- _EXERCISE OBJECTIVE_:
Find the string "APERTURE" in the listing and report every line that has it.

- _RECORD SET_:
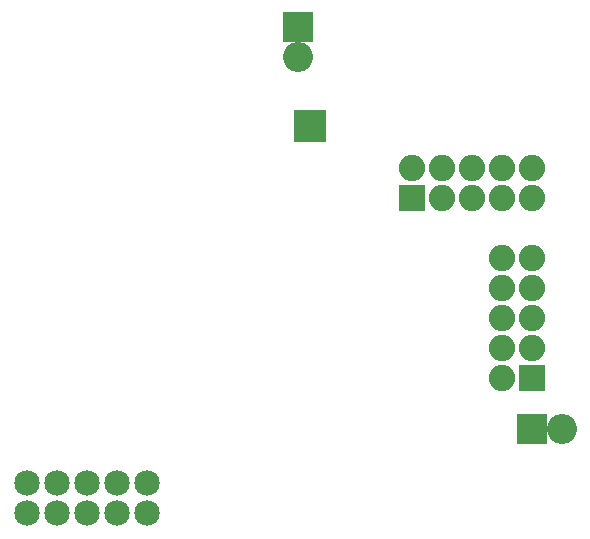
<source format=gbs>
G04 #@! TF.FileFunction,Soldermask,Bot*
%FSLAX46Y46*%
G04 Gerber Fmt 4.6, Leading zero omitted, Abs format (unit mm)*
G04 Created by KiCad (PCBNEW 4.0.2-stable) date 14/07/2016 12:59:32*
%MOMM*%
G01*
G04 APERTURE LIST*
%ADD10C,0.152400*%
%ADD11C,2.159000*%
%ADD12R,2.540000X2.540000*%
%ADD13O,2.540000X2.540000*%
%ADD14R,2.235200X2.235200*%
%ADD15O,2.235200X2.235200*%
%ADD16R,2.743200X2.743200*%
G04 APERTURE END LIST*
D10*
D11*
X79245000Y-127220000D03*
X79245000Y-124680000D03*
X81785000Y-127220000D03*
X81785000Y-124680000D03*
X84325000Y-127220000D03*
X84325000Y-124680000D03*
X86865000Y-127220000D03*
X86865000Y-124680000D03*
X89405000Y-127220000D03*
X89405000Y-124680000D03*
D12*
X102225000Y-86075000D03*
D13*
X102225000Y-88615000D03*
D14*
X121975000Y-115750000D03*
D15*
X119435000Y-115750000D03*
X121975000Y-113210000D03*
X119435000Y-113210000D03*
X121975000Y-110670000D03*
X119435000Y-110670000D03*
X121975000Y-108130000D03*
X119435000Y-108130000D03*
X121975000Y-105590000D03*
X119435000Y-105590000D03*
D14*
X111825000Y-100550000D03*
D15*
X111825000Y-98010000D03*
X114365000Y-100550000D03*
X114365000Y-98010000D03*
X116905000Y-100550000D03*
X116905000Y-98010000D03*
X119445000Y-100550000D03*
X119445000Y-98010000D03*
X121985000Y-100550000D03*
X121985000Y-98010000D03*
D12*
X121975000Y-120050000D03*
D13*
X124515000Y-120050000D03*
D16*
X103200000Y-94400000D03*
M02*

</source>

- _TASK OUTPUT_:
G04 APERTURE LIST*
G04 APERTURE END LIST*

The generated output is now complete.